WORK INSTRUCTION | Copy every entry below exactly, and keep out the pictures.

GIVEN ENTRIES |
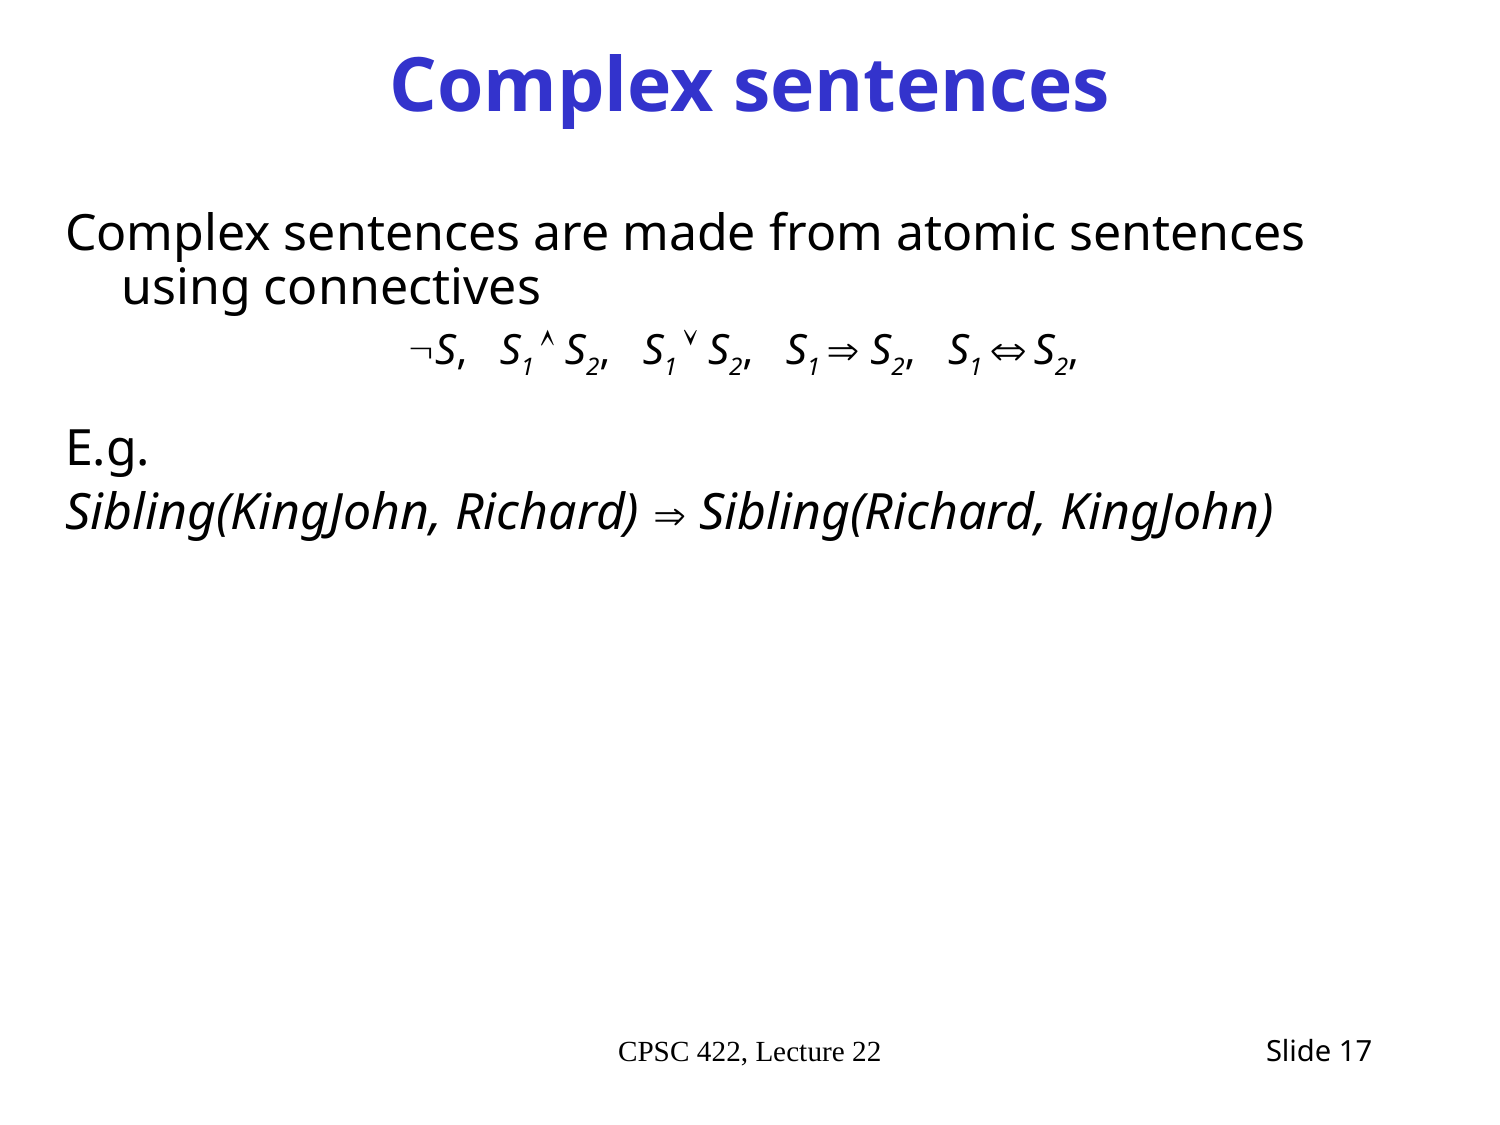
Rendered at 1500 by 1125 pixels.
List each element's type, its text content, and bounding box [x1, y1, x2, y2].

title Complex sentences [49, 24, 1451, 138]
footer CPSC 422, Lecture 22 [512, 1024, 988, 1101]
list Complex sentences are made from atomic sentences using connectives S, S1  S2, S1  S2, S1  S2, S1  S2, E.g. Sibling(KingJohn, Richard)  Sibling(Richard, KingJohn) [49, 199, 1438, 938]
slide_number Slide 17 [1074, 1024, 1388, 1101]
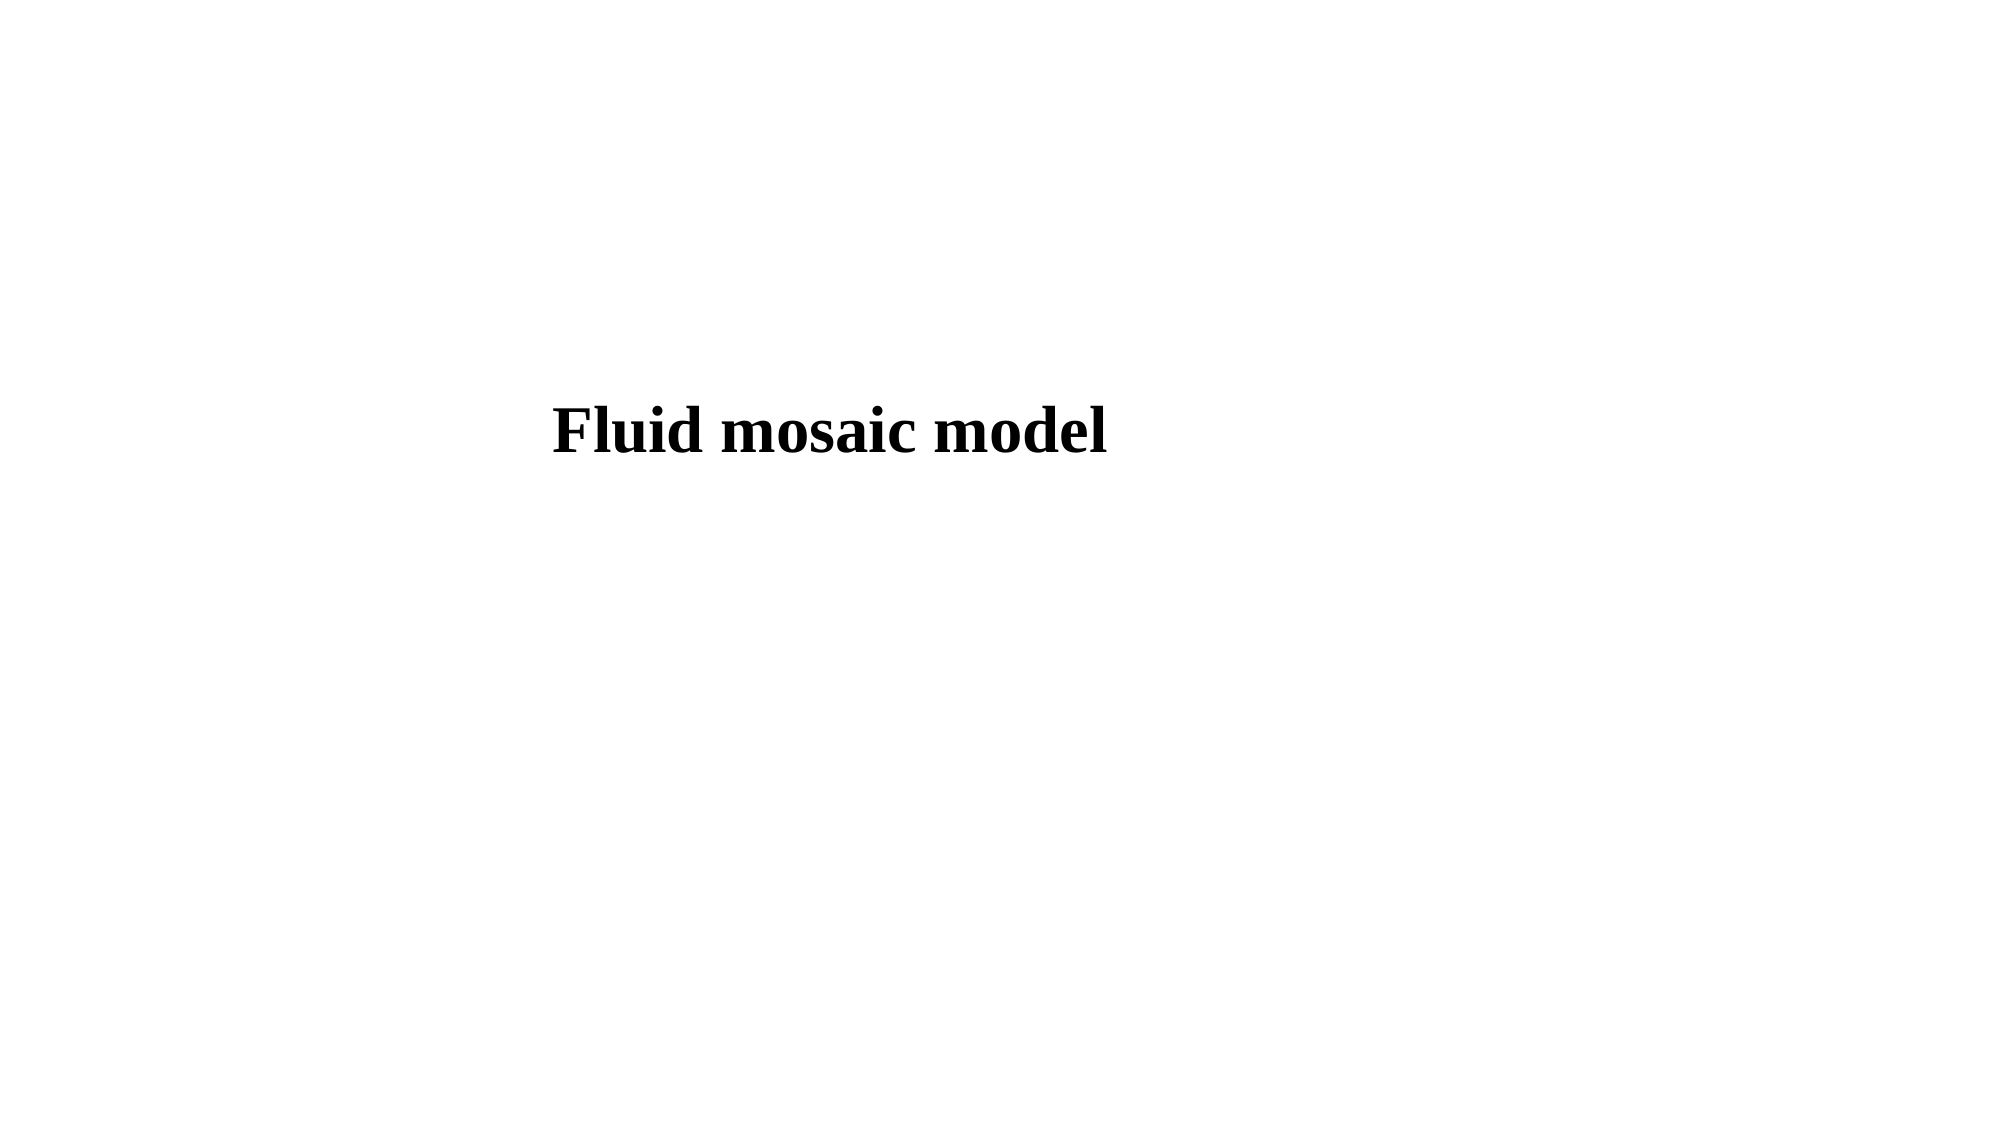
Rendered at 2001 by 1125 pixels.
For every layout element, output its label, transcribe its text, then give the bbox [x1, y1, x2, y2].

text_box Fluid mosaic model [537, 378, 1572, 474]
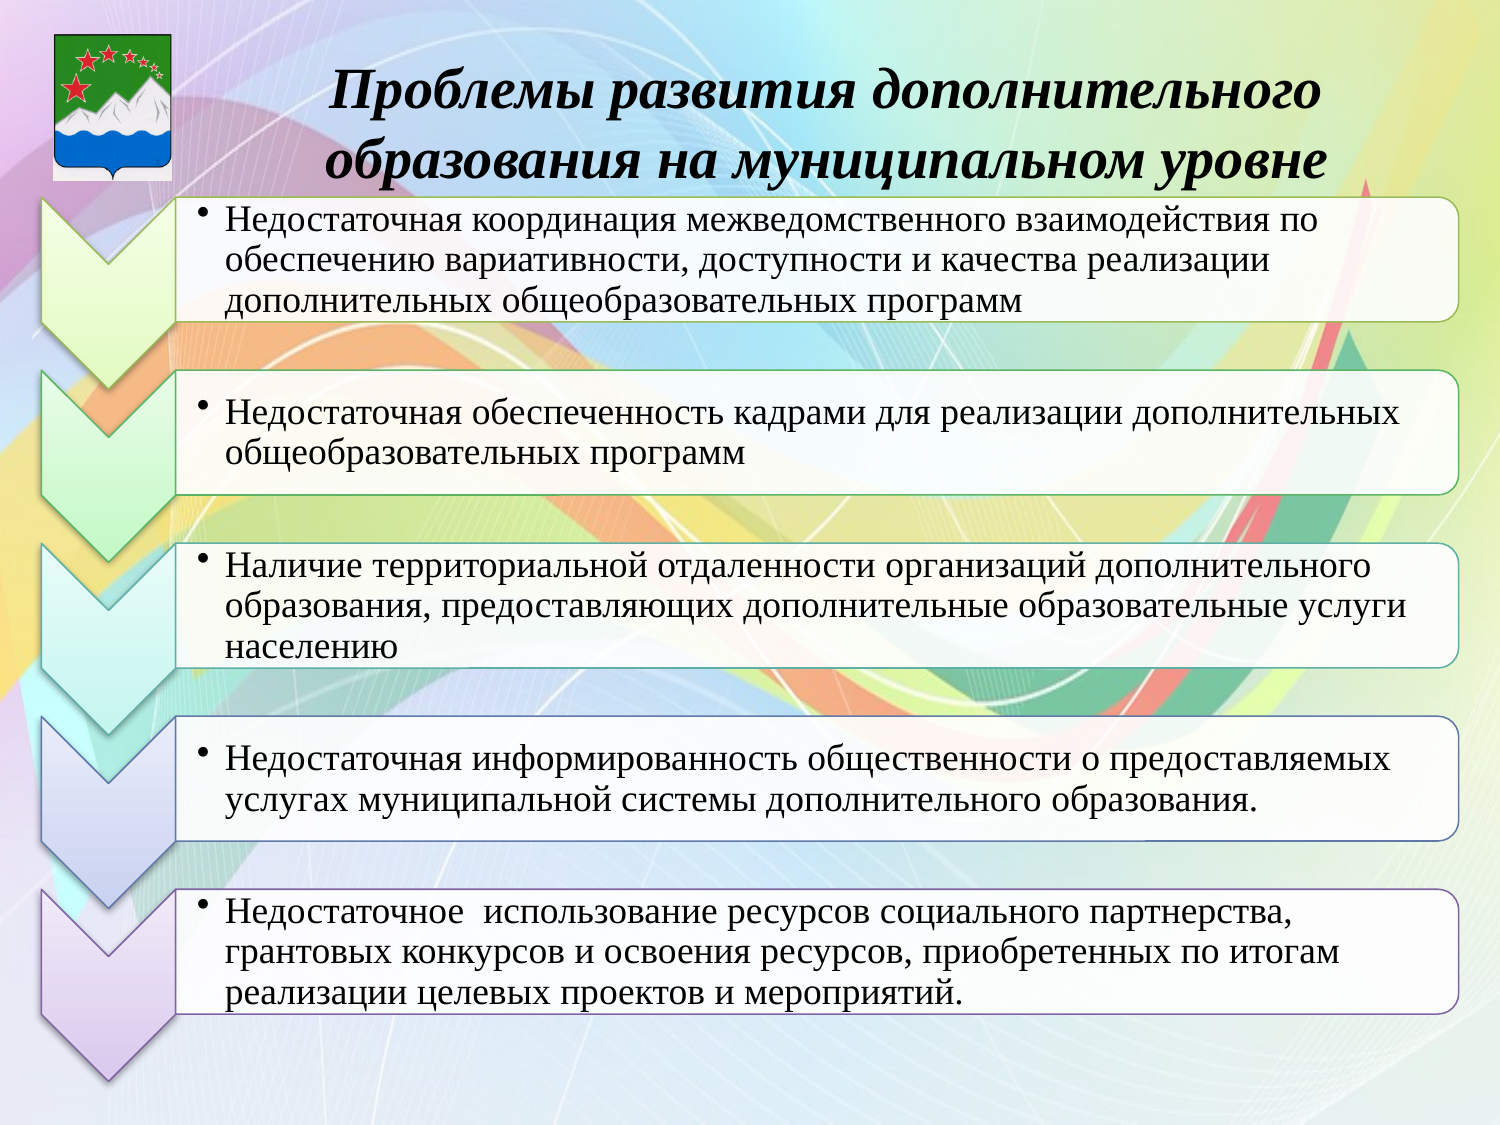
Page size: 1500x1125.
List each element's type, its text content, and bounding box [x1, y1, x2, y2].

title Проблемы развития дополнительного образования на муниципальном уровне [194, 45, 1459, 195]
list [41, 195, 1459, 1083]
picture [52, 34, 172, 181]
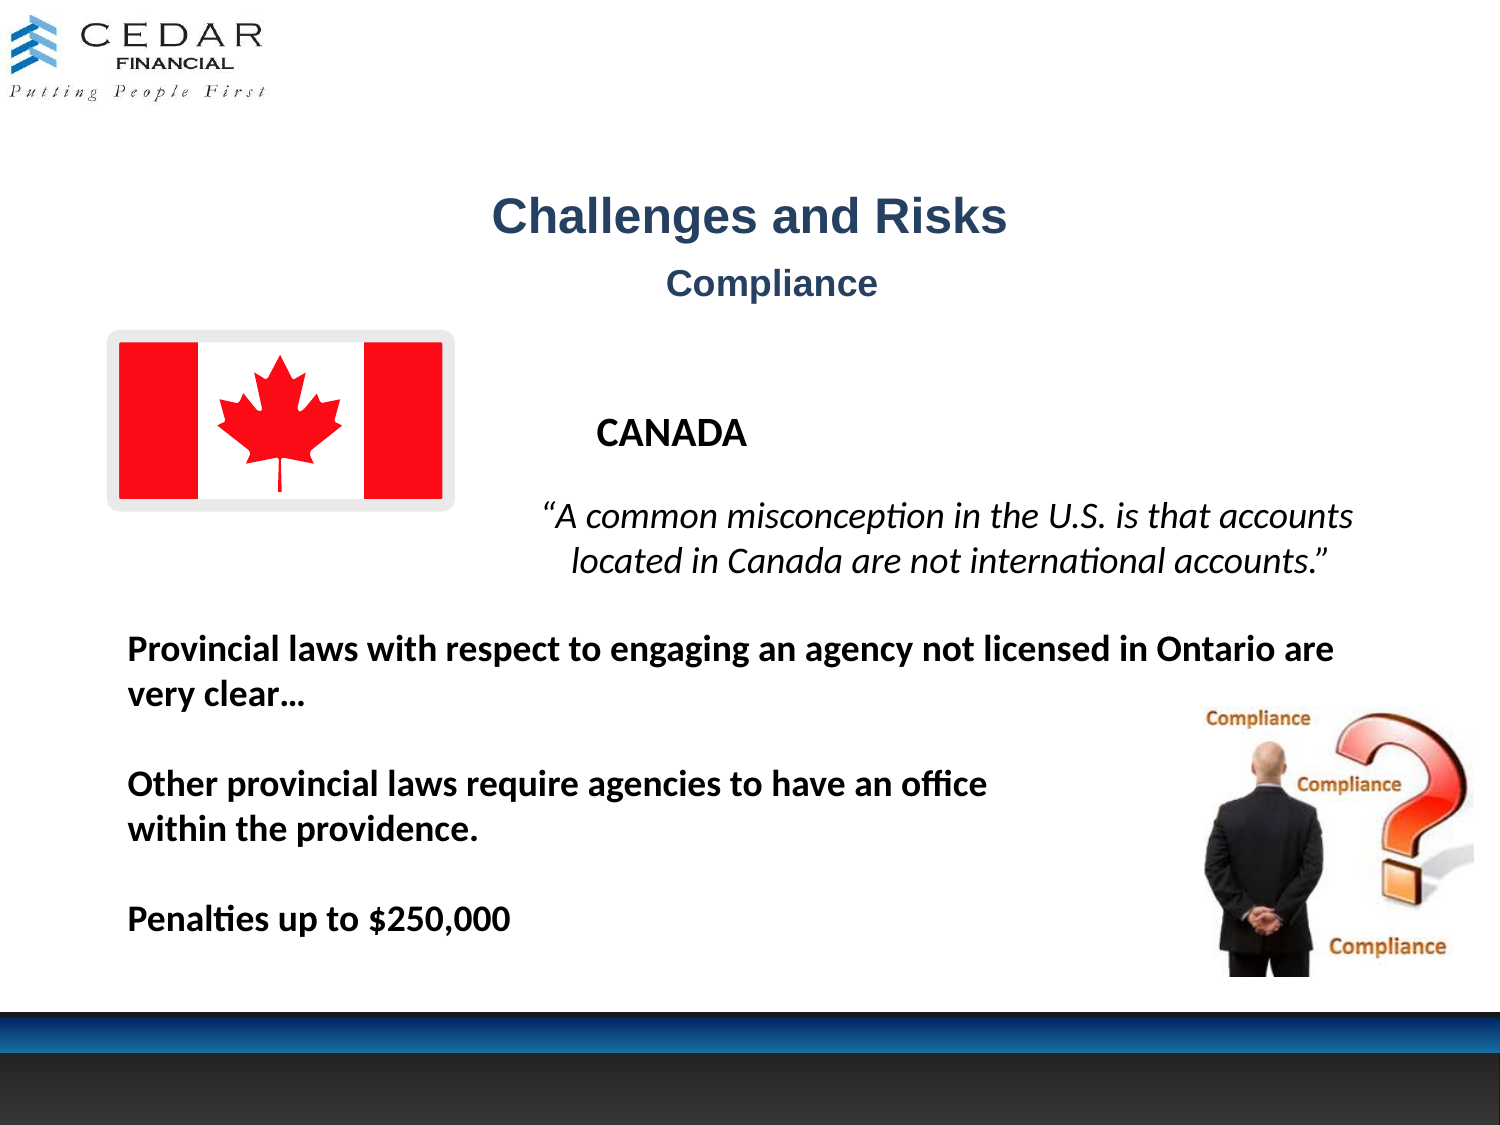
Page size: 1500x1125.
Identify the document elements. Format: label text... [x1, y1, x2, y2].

text_box [0, 1017, 1500, 1053]
text_box Challenges and Risks [476, 176, 1023, 252]
text_box [0, 1053, 1500, 1125]
picture [112, 335, 449, 506]
text_box “A common misconception in the U.S. is that accounts located in Canada are not international accounts.” [465, 483, 1437, 589]
picture [1202, 705, 1474, 977]
text_box [0, 1012, 1500, 1017]
picture [0, 4, 276, 110]
text_box Provincial laws with respect to engaging an agency not licensed in Ontario are very clear… Other provincial laws require agencies to have an office within the providence. Penalties up to $250,000 [112, 616, 1413, 997]
text_box [0, 634, 499, 677]
text_box Compliance [651, 252, 894, 312]
text_box CANADA [533, 397, 811, 463]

ANSWER FOR THIS EXERCISE |
Rendered at 1500 by 1125 pixels.
List each element's type, its text content, and bounding box [x1, y1, x2, y2].

title Complex sentences [49, 24, 1451, 138]
footer CPSC 422, Lecture 22 [512, 1024, 988, 1101]
list Complex sentences are made from atomic sentences using connectives S, S1  S2, S1  S2, S1  S2, S1  S2, E.g. Sibling(KingJohn, Richard)  Sibling(Richard, KingJohn) [49, 199, 1438, 938]
slide_number Slide 17 [1074, 1024, 1388, 1101]
Rendered at 2001 by 1125 pixels.
For every layout element, output its label, transcribe its text, then give the bbox [x1, y1, x2, y2].

text_box Fluid mosaic model [537, 378, 1572, 474]
Page size: 1500x1125.
List each element's type, its text content, and bounding box [x1, y1, x2, y2].

title Проблемы развития дополнительного образования на муниципальном уровне [194, 45, 1459, 195]
list [41, 195, 1459, 1083]
picture [52, 34, 172, 181]
Page size: 1500x1125.
Identify the document elements. Format: label text... [x1, y1, x2, y2].

text_box [0, 1017, 1500, 1053]
text_box Challenges and Risks [476, 176, 1023, 252]
text_box [0, 1053, 1500, 1125]
picture [112, 335, 449, 506]
text_box “A common misconception in the U.S. is that accounts located in Canada are not international accounts.” [465, 483, 1437, 589]
picture [1202, 705, 1474, 977]
text_box [0, 1012, 1500, 1017]
picture [0, 4, 276, 110]
text_box Provincial laws with respect to engaging an agency not licensed in Ontario are very clear… Other provincial laws require agencies to have an office within the providence. Penalties up to $250,000 [112, 616, 1413, 997]
text_box [0, 634, 499, 677]
text_box Compliance [651, 252, 894, 312]
text_box CANADA [533, 397, 811, 463]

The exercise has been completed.